In stepped Vladimir Putin, reasoning that diplomacy and persuading Assad to surrender his chemical stockpile was a better choice than military action, and he was successful in assuring Barack Obama that this disciplinary action was all that was required to bring moral order and some semblance of sanity back to the Syrian regime. That was a notable farce; not only were all of Syria's chemical stockpiles not released to the international agency tasked to receive and destroy them, but the United States administration lost its superpower status in one fell swoop of accommodation.

The Nobel Peace Prize laureate made his choice and his decision led to a brief loosening of tensions, but also emboldened Vladimir Putin to seriously enter the madhouse that Syria had made of the Middle East, enrolling Europe as Syria's major recipient of Sunni Syrian refugees; haven in exchange for restraining himself from slaughtering even more civilians than he was committed to destroying. Those chemical weapons went into use yet again, and were the occasion for the new president to demonstrate American mettle, discarded by his predecessor.
Still from video; aftermath of April chemical attack on Syrian civilians.
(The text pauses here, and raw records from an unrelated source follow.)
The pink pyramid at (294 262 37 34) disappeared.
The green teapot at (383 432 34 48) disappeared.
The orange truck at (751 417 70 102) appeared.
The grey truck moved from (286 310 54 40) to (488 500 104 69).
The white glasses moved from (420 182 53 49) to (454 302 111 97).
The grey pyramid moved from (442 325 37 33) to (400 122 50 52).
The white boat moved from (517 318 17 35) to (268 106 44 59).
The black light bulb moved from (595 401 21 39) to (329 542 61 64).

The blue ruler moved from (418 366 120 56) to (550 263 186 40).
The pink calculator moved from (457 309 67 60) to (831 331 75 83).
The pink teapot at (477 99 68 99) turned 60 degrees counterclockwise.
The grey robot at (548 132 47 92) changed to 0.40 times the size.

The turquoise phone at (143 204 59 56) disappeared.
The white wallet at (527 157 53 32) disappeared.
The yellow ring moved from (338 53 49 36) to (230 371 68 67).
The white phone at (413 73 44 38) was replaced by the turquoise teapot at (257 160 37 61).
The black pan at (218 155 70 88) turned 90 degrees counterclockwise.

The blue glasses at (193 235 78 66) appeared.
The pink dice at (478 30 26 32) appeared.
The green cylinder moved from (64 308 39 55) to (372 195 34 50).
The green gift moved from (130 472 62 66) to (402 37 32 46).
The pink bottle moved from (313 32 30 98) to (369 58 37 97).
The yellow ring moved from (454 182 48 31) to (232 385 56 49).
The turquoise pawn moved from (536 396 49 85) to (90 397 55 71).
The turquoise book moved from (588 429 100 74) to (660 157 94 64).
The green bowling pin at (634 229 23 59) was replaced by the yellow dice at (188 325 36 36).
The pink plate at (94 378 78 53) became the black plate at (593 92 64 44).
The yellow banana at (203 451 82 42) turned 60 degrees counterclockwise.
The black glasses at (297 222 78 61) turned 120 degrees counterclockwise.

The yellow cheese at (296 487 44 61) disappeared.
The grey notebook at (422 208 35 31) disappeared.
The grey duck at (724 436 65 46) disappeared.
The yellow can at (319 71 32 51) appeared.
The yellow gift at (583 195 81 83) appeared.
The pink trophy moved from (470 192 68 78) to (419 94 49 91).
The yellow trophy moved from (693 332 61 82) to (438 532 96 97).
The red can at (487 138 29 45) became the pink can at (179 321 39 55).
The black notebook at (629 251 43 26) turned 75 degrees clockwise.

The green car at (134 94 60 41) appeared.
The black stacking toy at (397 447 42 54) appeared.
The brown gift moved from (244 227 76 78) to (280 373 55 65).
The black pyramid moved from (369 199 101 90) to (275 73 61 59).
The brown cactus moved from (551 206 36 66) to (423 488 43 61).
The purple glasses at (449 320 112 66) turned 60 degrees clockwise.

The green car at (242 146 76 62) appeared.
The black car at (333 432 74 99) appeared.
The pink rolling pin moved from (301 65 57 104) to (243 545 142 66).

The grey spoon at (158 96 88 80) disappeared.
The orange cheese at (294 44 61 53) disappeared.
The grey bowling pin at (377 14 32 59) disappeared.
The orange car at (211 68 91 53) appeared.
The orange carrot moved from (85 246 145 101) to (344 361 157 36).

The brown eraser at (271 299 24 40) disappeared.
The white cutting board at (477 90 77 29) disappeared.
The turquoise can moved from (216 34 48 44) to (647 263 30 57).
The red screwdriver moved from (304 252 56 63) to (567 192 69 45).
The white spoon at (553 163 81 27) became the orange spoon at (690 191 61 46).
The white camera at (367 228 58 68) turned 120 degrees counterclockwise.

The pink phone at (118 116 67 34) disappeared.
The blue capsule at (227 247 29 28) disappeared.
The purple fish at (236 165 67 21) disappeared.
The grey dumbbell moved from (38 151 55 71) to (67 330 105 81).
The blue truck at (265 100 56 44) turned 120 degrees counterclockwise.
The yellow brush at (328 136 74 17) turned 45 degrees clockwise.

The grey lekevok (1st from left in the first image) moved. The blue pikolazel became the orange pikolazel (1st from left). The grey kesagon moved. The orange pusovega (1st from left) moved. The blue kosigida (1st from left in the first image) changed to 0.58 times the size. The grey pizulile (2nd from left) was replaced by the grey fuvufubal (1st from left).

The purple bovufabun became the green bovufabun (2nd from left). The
At that juncture the Tomahawk missiles that were sent into Syria to partially destroy an airstrip used by the regime to launch that latest chemical strike that killed an estimated 80 Syrians and sent countless children to hospitals, failed to adequately persuade Assad that more would be on the way should he fail to take that rebuke seriously enough. That it was an air base that Russian planes, giving air cover to Syrian troops, Hezbollah and Shiite militias attacking Syrian rebel groups and Kurds fighting Islamic State, raised objections from Moscow. Yet several months on, signs of another impending chemical attack have been detected.

Signs that Russia and Iran characterize as inventions of Washington, looking for any plausible excuse to once again intervene in the Syrian civil war. The American threat extended to Assad to deter him from any possible new chemical attack represents a "dangerous escalation", according to Iran's foreign minister, while a senior Russian lawmaker speaks of an American "provocation". Each of these sources know intimately all about dangerous escalations and provocations. One the world's foremost supporter of terrorism, the other a skilled provocateur-nation.

The message, however is clear; once again with this new administration the White House intends to respond should Syria assault its own with chemical weapons. A Syrian fighter jet was shot down earlier in the month, and Iranian drones have on two occasions been brought down by American strikes. And the message is that the government of Syria would "pay a heavy price" should it proceed as it seems it has planned to. The U.S. is prepared to once again send cruise missile strikes into Syria.

That is certainly a dangerous escalation, but one in response to a considered warning that the actions of a brutal regime against its own population will no longer be accommodated by the world's super power that has once again assumed its mantle of global sheriff. Even under the guidance of a president whose comportment is less than coherent at times.